▸ **TEXTO DEL DOCUMENTO**:
-- -- --
Mujer del Castillo. La convocatoria suave, pero decidida a elevar la mirada para recordar que hay más, pero mucho más, en el horizonte que en el suelo que pisan mis plantas, y las de todos aquellos que caemos en la trampa de la rutina, del hedor mundano que nos atrapa en el chisme, la obsesión material, la lamentable postración ante el “establishment” empeñado en aniquilar lo que propones, mediante tu negación, olvido artificial y mutilación estúpida de nuestras terminales nerviosas.

En esa mirada tuya penetrante, dulce y profunda, que adoptaba en esa noche de jueves versiones kaleidoscopicas y alucinantes: de Carmen Mondragón, Frida Khalo, Betsabée Romero, Rina Gitler, Norma Romero, Paola Longoria, Raquel Tibol, María Izquierdo, Julieta Fierro, Ana López Colomé, Laura Esquivel, Elena Poniatowska, Ibeth Zamora, Elisa Ávila, Lila Downs, María Alejandres o Nestora Salgado, por los pasillos del antiguo Palacio, llevando todas esa noche, en sus sienes guirnaldas de oliva; conjuntamente con todas esas otras mujeres mexicanas desconocidas quizá por ti, por mí y por todos quienes éramos testigos de tu existencia esa noche de septiembre en el viejo Castillo.

Mujer mexicana. Sí. Tú. Tan potente, clamando justicia, pariendo un hijo, sembrando el mañana o jugándote el pellejo por un mundo mejor. Sin temblor en la voz, en la mano, con una determinación escalofriante hoy, ayer y mañana. Mujer hermosa del Castillo.
-- -- --
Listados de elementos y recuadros
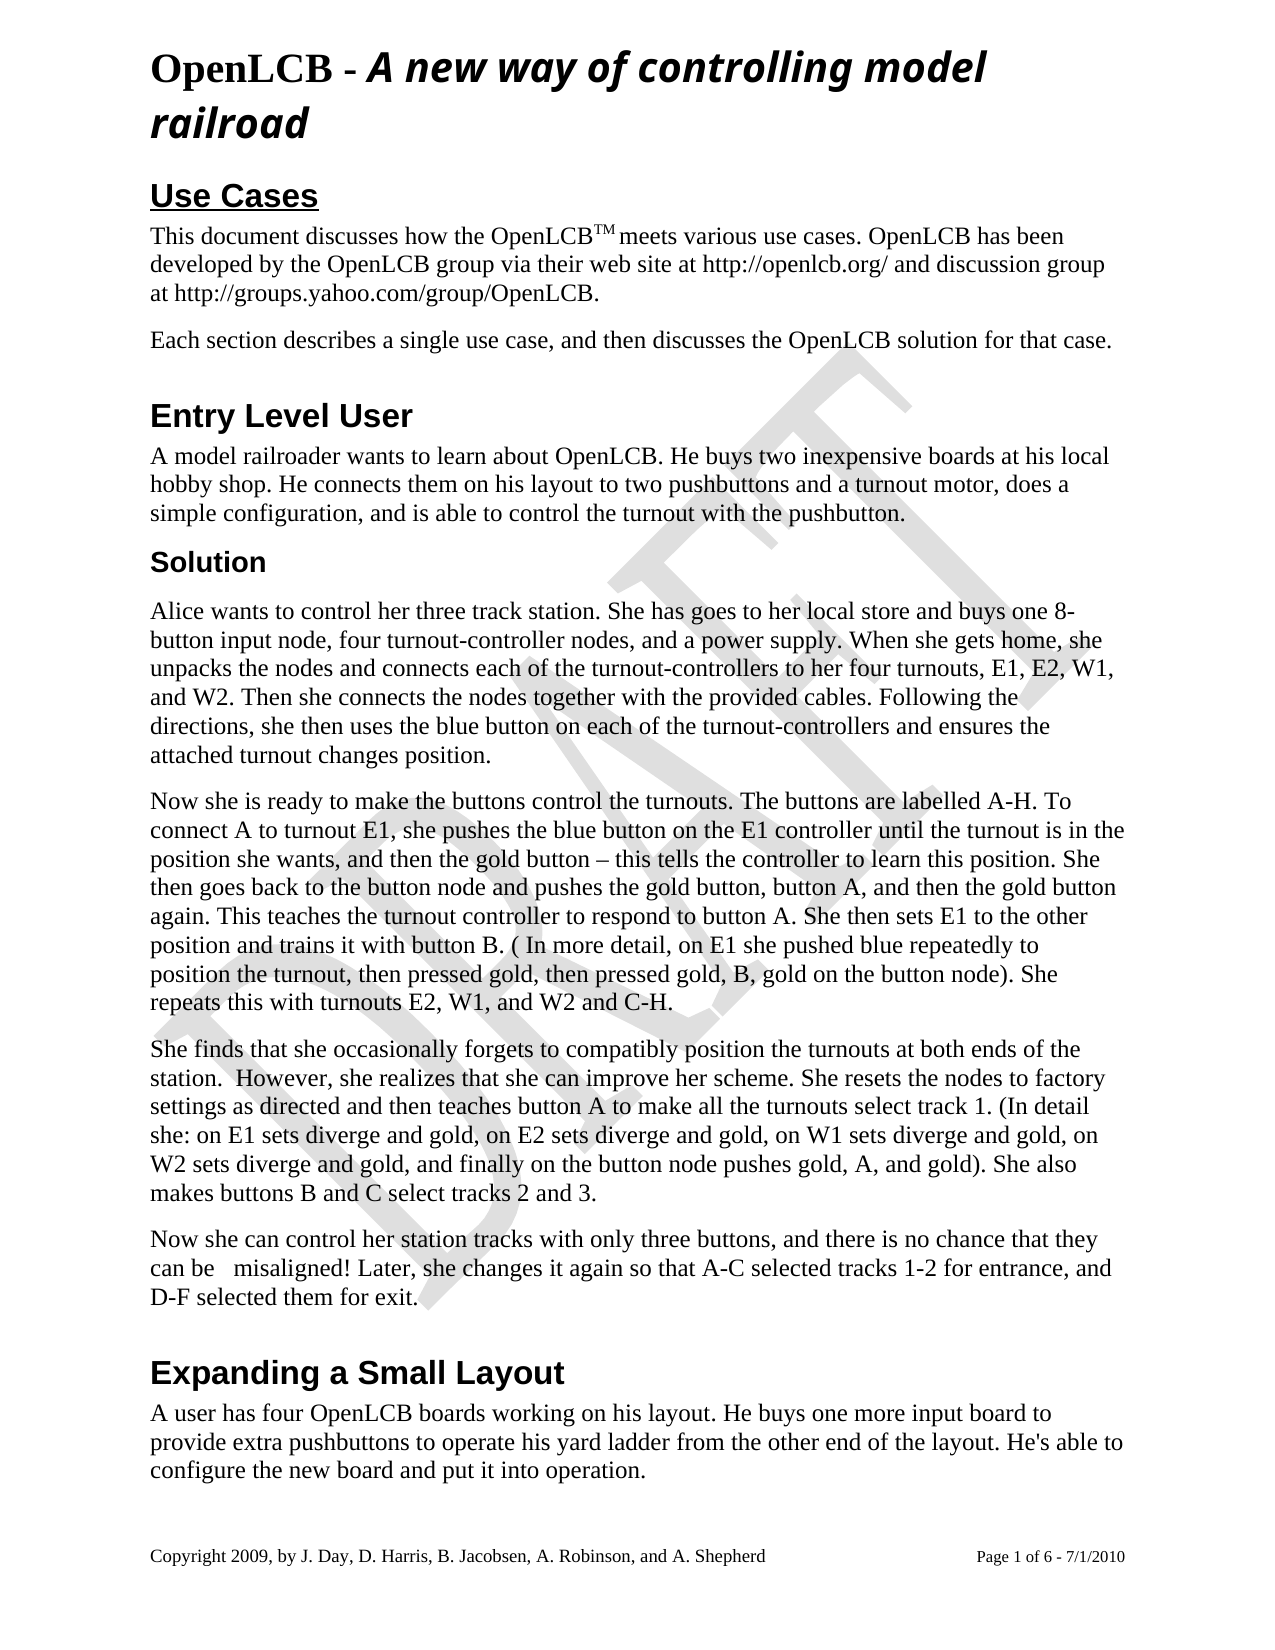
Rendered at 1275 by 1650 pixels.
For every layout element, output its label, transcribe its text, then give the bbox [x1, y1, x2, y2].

text A model railroader wants to learn about OpenLCB. He buys two inexpensive boards at his local hobby shop. He connects them on his layout to two pushbuttons and a turnout motor, does a simple configuration, and is able to control the turnout with the pushbutton. [845, 441, 1125, 527]
subtitle [949, 545, 1125, 578]
text She finds that she occasionally forgets to compatibly position the turnouts at both ends of the station. However, she realizes that she can improve her scheme. She resets the nodes to factory settings as directed and then teaches button A to make all the turnouts select track 1. (In detail she: on E1 sets diverge and gold, on E2 sets diverge and gold, on W1 sets diverge and gold, on W2 sets diverge and gold, and finally on the button node pushes gold, A, and gold). She also makes buttons B and C select tracks 2 and 3. [230, 1034, 494, 1206]
text Each section describes a single use case, and then discusses the OpenLCB solution for that case. [150, 325, 1125, 353]
text She finds that she occasionally forgets to compatibly position the turnouts at both ends of the station. However, she realizes that she can improve her scheme. She resets the nodes to factory settings as directed and then teaches button A to make all the turnouts select track 1. (In detail she: on E1 sets diverge and gold, on E2 sets diverge and gold, on W1 sets diverge and gold, on W2 sets diverge and gold, and finally on the button node pushes gold, A, and gold). She also makes buttons B and C select tracks 2 and 3. [150, 1034, 358, 1206]
text A model railroader wants to learn about OpenLCB. He buys two inexpensive boards at his local hobby shop. He connects them on his layout to two pushbuttons and a turnout motor, does a simple configuration, and is able to control the turnout with the pushbutton. [757, 441, 887, 527]
subtitle Entry Level User [150, 396, 792, 434]
text Alice wants to control her three track station. She has goes to her local store and buys one 8-button input node, four turnout-controller nodes, and a power supply. When she gets home, she unpacks the nodes and connects each of the turnout-controllers to her four turnouts, E1, E2, W1, and W2. Then she connects the nodes together with the provided cables. Following the directions, she then uses the blue button on each of the turnout-controllers and ensures the attached turnout changes position. [150, 596, 827, 768]
subtitle [665, 545, 938, 578]
text Now she can control her station tracks with only three buttons, and there is no chance that they can be misaligned! Later, she changes it again so that A-C selected tracks 1-2 for entrance, and D-F selected them for exit. [430, 1224, 1125, 1310]
text She finds that she occasionally forgets to compatibly position the turnouts at both ends of the station. However, she realizes that she can improve her scheme. She resets the nodes to factory settings as directed and then teaches button A to make all the turnouts select track 1. (In detail she: on E1 sets diverge and gold, on E2 sets diverge and gold, on W1 sets diverge and gold, on W2 sets diverge and gold, and finally on the button node pushes gold, A, and gold). She also makes buttons B and C select tracks 2 and 3. [434, 1034, 1125, 1206]
text Now she is ready to make the buttons control the turnouts. The buttons are labelled A-H. To connect A to turnout E1, she pushes the blue button on the E1 controller until the turnout is in the position she wants, and then the gold button – this tells the controller to learn this position. She then goes back to the button node and pushes the gold button, button A, and then the gold button again. This teaches the turnout controller to respond to button A. She then sets E1 to the other position and trains it with button B. ( In more detail, on E1 she pushed blue repeatedly to position the turnout, then pressed gold, then pressed gold, B, gold on the button node). She repeats this with turnouts E2, W1, and W2 and C-H. [669, 786, 1125, 1016]
text Now she is ready to make the buttons control the turnouts. The buttons are labelled A-H. To connect A to turnout E1, she pushes the blue button on the E1 controller until the turnout is in the position she wants, and then the gold button – this tells the controller to learn this position. She then goes back to the button node and pushes the gold button, button A, and then the gold button again. This teaches the turnout controller to respond to button A. She then sets E1 to the other position and trains it with button B. ( In more detail, on E1 she pushed blue repeatedly to position the turnout, then pressed gold, then pressed gold, B, gold on the button node). She repeats this with turnouts E2, W1, and W2 and C-H. [369, 828, 515, 977]
subtitle Use Cases [150, 176, 1125, 214]
subtitle Expanding a Small Layout [150, 1353, 1125, 1392]
text A model railroader wants to learn about OpenLCB. He buys two inexpensive boards at his local hobby shop. He connects them on his layout to two pushbuttons and a turnout motor, does a simple configuration, and is able to control the turnout with the pushbutton. [150, 441, 761, 527]
text Now she is ready to make the buttons control the turnouts. The buttons are labelled A-H. To connect A to turnout E1, she pushes the blue button on the E1 controller until the turnout is in the position she wants, and then the gold button – this tells the controller to learn this position. She then goes back to the button node and pushes the gold button, button A, and then the gold button again. This teaches the turnout controller to respond to button A. She then sets E1 to the other position and trains it with button B. ( In more detail, on E1 she pushed blue repeatedly to position the turnout, then pressed gold, then pressed gold, B, gold on the button node). She repeats this with turnouts E2, W1, and W2 and C-H. [150, 786, 721, 1016]
subtitle Solution [150, 545, 643, 578]
text This document discusses how the OpenLCBTM meets various use cases. OpenLCB has been developed by the OpenLCB group via their web site at http://openlcb.org/ and discussion group at http://groups.yahoo.com/group/OpenLCB. [150, 221, 1125, 307]
text Now she can control her station tracks with only three buttons, and there is no chance that they can be misaligned! Later, she changes it again so that A-C selected tracks 1-2 for entrance, and D-F selected them for exit. [150, 1224, 429, 1310]
text Alice wants to control her three track station. She has goes to her local store and buys one 8-button input node, four turnout-controller nodes, and a power supply. When she gets home, she unpacks the nodes and connects each of the turnout-controllers to her four turnouts, E1, E2, W1, and W2. Then she connects the nodes together with the provided cables. Following the directions, she then uses the blue button on each of the turnout-controllers and ensures the attached turnout changes position. [798, 596, 1125, 768]
subtitle [815, 396, 1125, 434]
text A user has four OpenLCB boards working on his layout. He buys one more input board to provide extra pushbuttons to operate his yard ladder from the other end of the layout. He's able to configure the new board and put it into operation. [150, 1398, 1125, 1484]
-- -- --
▸ **TAREAS**:
A – Traduce al inglés esta oración del texto sobre la mujer del Castillo: "Sin temblor en la voz, en la mano, con una determinación escalofriante hoy, ayer y mañana."
B – Retoma el texto sobre la mujer del Castillo y continúalo a partir de su última oración.

▸ **RESPUESTAS FINALES**:
A – Without a tremor in the voice, in the hand, with a chilling determination today, yesterday and tomorrow.

B –
Sentirte tan cerca, tan presente, tan dentro del pecho precisamente en el sitio en el que se acalambra el diafragma en una acción reverberante del colectivo que te impulsa y con valentía reconoce tu valor autónomo, tu influencia inmediata, tus confusiones y manías enloquecedoras pero entrañables, tu liderazgo inspirador, tu legado que brutalmente sacude nuestras consciencias tan misóginas y mezquinas.

Un reto, una provocación y el epicentro del sentido de la vida; un acicate hacia el camino de la revolución tan necesaria hoy, tan indispensable para corresponder tu radiación, tu propuesta, tus huellas indelebles allí en Chapultepec, pero en cada rincón de mi Patria, en cada suspiro, en cada arrebato de inspiración, en cada kilómetro viajado, en cada comisura de tus labios, en cada batalla perdida o ganada.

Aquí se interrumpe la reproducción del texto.